On Saturday, April 23, 2005, 3:42:57 PM, Paul Shields wrote:
Below are some stats from our incoming mail since midnight 23/04/05. I'm not going to go into too deep an analysis as it's the weekend and I'm too 'tired' to do that ;).
Total nbr of messages with at least one ??_SURBL hit over the last 22 hours was around 1.4 million. The counts below show how many triggered as 'spam' ("result: Y"), and how many didn't trigger ("result: ."). This is based on our Spam Assassin default threshold of 8, but we have many custom rules so spam threshold is really only meaningful to our config - YMMV ;). We don't currently block or tag via SURBL/RBL at the MTA layer - everything goes through SA.
XS popped up reasonably frequently in all SURBL hits - and we had 10456 XS spam hits where it wasn't listed in any other URIBL (unable to say how many false-positives out of that list, but our default tagging threshold is high in SA and FP's are vanishingly small).
Anyway - make of it as you will. SURBL rocks anyway - XS *may* be a useful addition.
Cheers
Paul
Hi Paul,
Thanks very much for sharing your data. Your results look about as should be expected for the other lists in terms of FPs and spam detection. Summarizing your numbers:
AB: 521886 spam 604 ham WS: 996200 spam 12578 ham JP: 1234602 spam 4376 ham OB: 1139181 spam 36760 ham SC: 751549 spam 1095 ham PH: 383 spam 1 ham
XS: 939134 spam 6283 ham XS unique: 10456 spam 5300 ham
For XS it looks like the Spam to Ham ratio is only about 2:1 which means it has too many FPs, and doesn't hit much unique spam, which is also reasonable given the lack of significant legitimate domain filtering and high inclusion threshold. We will work to improve those much further before we propose adding it to the production data in multi.

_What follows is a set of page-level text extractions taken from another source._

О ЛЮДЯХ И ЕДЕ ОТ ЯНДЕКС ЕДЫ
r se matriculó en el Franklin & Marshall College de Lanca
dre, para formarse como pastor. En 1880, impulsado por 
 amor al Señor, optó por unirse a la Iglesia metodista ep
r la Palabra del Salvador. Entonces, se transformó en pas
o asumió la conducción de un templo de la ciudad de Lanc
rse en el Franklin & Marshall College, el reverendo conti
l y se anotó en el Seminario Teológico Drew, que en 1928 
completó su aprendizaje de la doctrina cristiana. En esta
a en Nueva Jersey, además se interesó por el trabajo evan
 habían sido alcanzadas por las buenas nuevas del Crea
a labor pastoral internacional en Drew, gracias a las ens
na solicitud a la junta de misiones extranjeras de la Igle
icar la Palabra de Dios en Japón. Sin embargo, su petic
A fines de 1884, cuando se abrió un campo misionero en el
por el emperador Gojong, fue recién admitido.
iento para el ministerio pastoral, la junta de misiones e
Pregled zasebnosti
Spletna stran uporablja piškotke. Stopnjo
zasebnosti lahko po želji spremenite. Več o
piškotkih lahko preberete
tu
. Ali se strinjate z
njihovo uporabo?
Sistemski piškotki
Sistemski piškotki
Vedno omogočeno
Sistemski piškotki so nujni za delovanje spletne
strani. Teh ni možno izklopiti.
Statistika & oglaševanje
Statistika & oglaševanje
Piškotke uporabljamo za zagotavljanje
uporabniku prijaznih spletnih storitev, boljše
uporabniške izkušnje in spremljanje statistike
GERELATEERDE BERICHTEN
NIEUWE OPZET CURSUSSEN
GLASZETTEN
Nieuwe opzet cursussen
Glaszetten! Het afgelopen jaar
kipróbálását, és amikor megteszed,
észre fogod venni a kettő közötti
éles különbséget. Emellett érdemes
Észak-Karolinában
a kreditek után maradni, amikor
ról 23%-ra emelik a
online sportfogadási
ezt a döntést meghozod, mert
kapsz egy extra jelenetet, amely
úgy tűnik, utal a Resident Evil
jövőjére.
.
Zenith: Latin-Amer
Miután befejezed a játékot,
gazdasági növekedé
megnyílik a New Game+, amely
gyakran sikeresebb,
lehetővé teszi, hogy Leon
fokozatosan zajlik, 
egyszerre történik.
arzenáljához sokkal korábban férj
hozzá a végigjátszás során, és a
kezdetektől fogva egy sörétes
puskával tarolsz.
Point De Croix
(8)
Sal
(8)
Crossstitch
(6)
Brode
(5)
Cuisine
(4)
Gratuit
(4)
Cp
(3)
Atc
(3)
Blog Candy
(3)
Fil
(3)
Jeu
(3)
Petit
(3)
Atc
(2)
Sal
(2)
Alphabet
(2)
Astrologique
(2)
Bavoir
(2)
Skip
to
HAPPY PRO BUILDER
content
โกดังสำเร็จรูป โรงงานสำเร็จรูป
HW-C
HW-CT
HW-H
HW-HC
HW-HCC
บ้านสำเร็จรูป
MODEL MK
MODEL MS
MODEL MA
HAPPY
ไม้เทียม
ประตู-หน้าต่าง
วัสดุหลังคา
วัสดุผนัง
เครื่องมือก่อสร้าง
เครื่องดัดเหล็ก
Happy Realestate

In terms of ratios of the current lists, OB is underperforming the others, judging by your data. I'm ccing Suresh at Outblaze so he can see the measurements you got.
All the lists need to hit less ham, and more aggressive checking and whitelisting is probably needed, assuming the data sources don't change their inclusion policies. I hope to address this in future.
Jeff C. -- "If it appears in hams, then don't list it."